Il gruppo comprende tra gli altri l’ex ministro dell’agricoltura Masahiko Yamada, del Partito democratico al governo e  l’ex segretario generale del Partito liberaldemocratico, Koichi Kato, uno dei principali esponenti dell’opposizione conservatrice, e del capo del Partito socialdemocratico Tomoko Abe. Il gruppo punta apertamente «A rivedere la politica energetica del Giappone che si è concentrata sulla promozione dell’energia nucleare e incamminarsi verso l’utilizzo di risorse naturali come le energie solare ed idroelettrica». I parlamentari dovranno anche valutare le centrali nucleari in Giappone per scoprire quali danni potrebbero subire da terremoti e tsunami. La prima riunione del gruppo parlamentare è prevista per la prossima settimana.

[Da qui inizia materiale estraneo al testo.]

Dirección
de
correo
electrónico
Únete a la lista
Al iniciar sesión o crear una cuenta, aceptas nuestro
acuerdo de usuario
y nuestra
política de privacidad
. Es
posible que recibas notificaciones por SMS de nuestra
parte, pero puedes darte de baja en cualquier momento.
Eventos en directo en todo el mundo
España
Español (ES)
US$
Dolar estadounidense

foto parlamento giapponese

Il Giappone ha chiesto all’Organizzazione per la cooperazione e lo sviluppo (Ocse) di aiutarlo a fronteggiare il «Contenimento delle importazioni giapponesi sulla base di timori di radiazioni non scientifici».

Il ministro del commercio e dell’industria del Giappone Banri Kaieda ha presentato la richiesta durante un incontro con il segretario generale dell’Ocse, Angel Gurria, in visita ieri a Tokyo.

foto Angel Gurria

Angel Gurria

Secondo Kaieda «I paesi europei e altri limitano l’importazione di prodotti agricoli dal nord-est del Giappone e che alcuni Paesi hanno anche rifiutato i prodotti industriali giapponesi per paura di contaminazione radioattiva. Il Giappone deve affrontare una situazione grave in seguito al disastro dell’11 marzo e all’incidente nucleare e vuole consigliarsi con l’Ocse sulla ricostruzione economica del Paese ».

Gurria ha risposto che «Utilizzare l’incidente nucleare di Fukushima come una scusa per introdurre misure protezionistiche è inaccettabile, L’Ocse lavorerà con la World Trade Organization per scoraggiare tali mosse. L’Ocse coopererà per confermare la sicurezza degli altri impianti nucleari giapponesi e per testare i livelli di radiazione nei prodotti agricoli e marini».

Intanto il Giappone ha trovato un alleato per soddisfare la sua fame di energia: l’Australia. Il primo ministro giapponese Naoto Kan e il primo ministro australiano Julia Gillard hanno tenuto una conferenza stampa congiunta a Tokyo per annunciare un accordo sulla cooperazione energetica.

L’Australia fornirà al Giappone gas naturale liquefatto e di altre fonti energetiche, «In risposta alla situazione di emergenza nella centrale nucleare di Fukushima Daiichi».

Julia Gillard

Julia Gillard

Kan ha ringraziato la Gillard per l’assistenza data dall’Australia al Giappone dopo il terremoto/tsunami dell’11 marzo ed ha spiegato che «Australia e Giappone hanno convenuto di rafforzare la cooperazione nel settore energetico, che comprende il gas naturale, che emette relativamente meno biossido di carbonio. I due Paesi coopereranno anche nello sviluppo delle terre rare».

La Gillard ha detto che «Le due parti hanno inoltre concordato che i loro ministri degli esteri e della difesa discuteranno degli argomenti più importanti per l’Australia e il Giappone e lavoreranno insieme per reagire alle catastrofi e le emergenze nel prossimo round dei loro incontri, noti come 2 più 2». Il primo ministro australiano ha chiesto però anche di allargare i colloqui a Paesi terzi.

Attualmente l’Australia ha in Giappone un team di ricerca e soccorso di 75 persone nella città di Minamisanriku, nella prefettura di Miyagi Prefecture, una delle zone più colpite dal sisma/tsunami ed ha messo a disposizione 3 aerei militari da trasporto e pompe speciali per raffreddare i reattori della centrale nucleare di Fukushima Daiichi.